Jane Austen set her novels in her own time, and that time has passed. That language is gone, the sensibilities are gone, the era is history. But . . . all that is irrelevant because humanity endures, and this is a very human story.
First of all, Pride and Prejudice is a novel about survival. Sure, we don't see anybody starving in the novel. In fact, characters in the novel not of Austen's social class are just stage props, and as such are significant only in a limited sense. However, the Bennet family has five daughters and no son--and therefore the land and money will bypass the children. The girls have few "prospects."
This reality is a driving force for the novel--one that consumes Mrs. Bennet and one that Mr. Bennet deals with by putting off the time that it will have to be dealt with. If this were the only driving force in the novel, though, it would not be enough for the novel to endure. Times have changed too much, and modern women have other survival options than marriage.
Other forces are at work; Austen's novel resonates with readers on other levels. Perhaps the easiest way to look at the enduring popularity of the novel is to consider it from the viewpoint of psychotherapist William Glasser's Choice Theory. Glasser's theories of human behavior start with the premise that we have four basic needs (beyond survival): the need for fun, power, love, and freedom. Pride and Prejudice certainly engages the reader in these areas.
- Fun: The novel is certainly a search for happiness. The manner in which the plot unfolds regarding this need is very much a product of the Regency society of the times, but we can still identify with Austen's premise that happiness is rooted in one's social life. We see the opportunities for fun, and we see the parents and daughters pursuing that social enjoyment in very different ways.

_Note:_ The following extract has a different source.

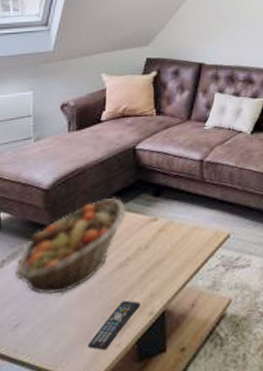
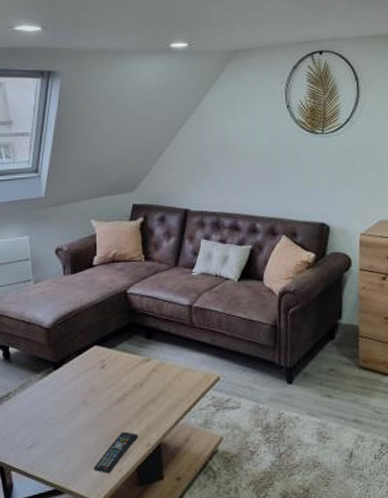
fruit basket: present [15,197,127,294] -> none [26,337,121,422]

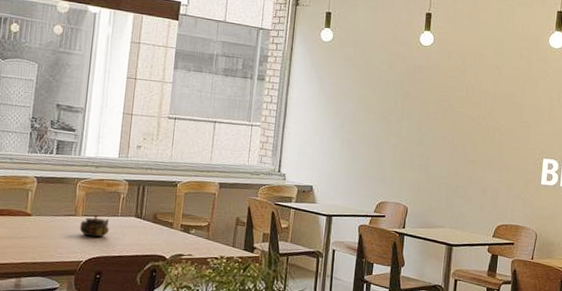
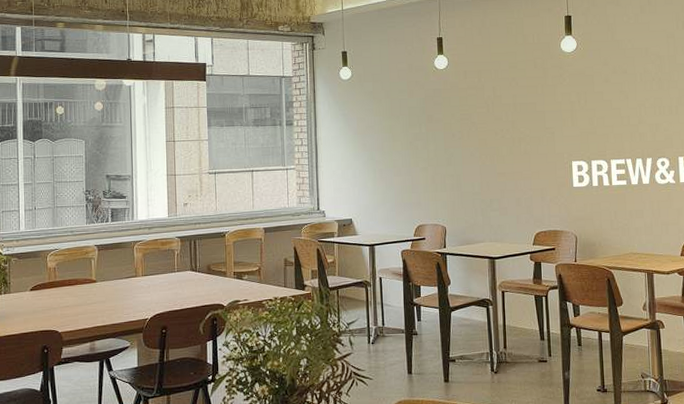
teapot: present [79,215,109,238] -> none [141,273,168,295]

- Love: Of course this is a love story, but it wasn't necessary to love someone (or even to like someone) in order to marry in Austen's day. That Elizabeth Bennet turned down Mr. Collins' offer of marriage was a big deal because that marriage would have guaranteed the economic safety of Elizabeth's mother and sisters. Elizabeth's refusal of Mr. Collins and the search for love is a major theme of the book and one that still resonates in today's world.
- Power: Austen's England identified power with wealth and social status--and gender. Elizabeth Bennet's appeal is that she is a powerful woman with no power. Society gives her no power, yet the power of her personality cannot be denied. Although every woman in the novel is a foil to Elizabeth Bennet, there are three significant contrasting characters. One is Charlotte Lucas, who marries for financial security. Another is Jane, eldest sister, who is more passive than Elizabeth. A third is Caroline Bingley, who is snobbish and narrow-minded. I suppose I should add a fourth, Lydia Bennet, who is as independent as Elizabeth but who is lacking insight to the morals of the time. Elizabeth seeks to "have her cake and eat it, too," and we are all rooting for her as we read the novel.
- Freedom: The boundaries imposed by money, social status, and intelligent sensibility are the most powerful motifs in the novel. It seems that everything revolves around these realities, and the enduring power of the novel must be because of the enduring realities of money, social status, and intelligent sensibility. Poverty in Austen's time was crushing; there were no social programs or "safety nets." In a later era, author Charles Dickens championed the need to deal with poverty. Poverty merely lurks in the background of this novel. Social status is something Austen, through Elizabeth Bennet, champions when Elizabeth tells Lady de Bourgh that her family is of the same strata as de Bourgh's. Elizabeth's intelligent articulation of equality and her courage during de Bourgh's brutal interview testify to the independent spirit Austen's writing enlivened--and still enlivens.
The recent cinema adaptations of the novel are indicative of two approaches to the novel. The mini series version with Colin Firth and Jennifer Ehle is a highly stylized and comprehensive adaptation of the novel. I love it. The more recent Keira Knightley and Matthew Macfadyen movie-length version moves through the material so quickly it is almost abrupt in transitions, yet the greater realism lends its own power. (Candlelit rooms, for instance, have shadows.) We can choose our pace, along with our actors.
We want the Bennet family to do well and for Elizabeth to prevail. That she does is Austen's affirmation that one's individual character is a unique and powerful force. Use it wisely, and Pemberley is ours for the taking.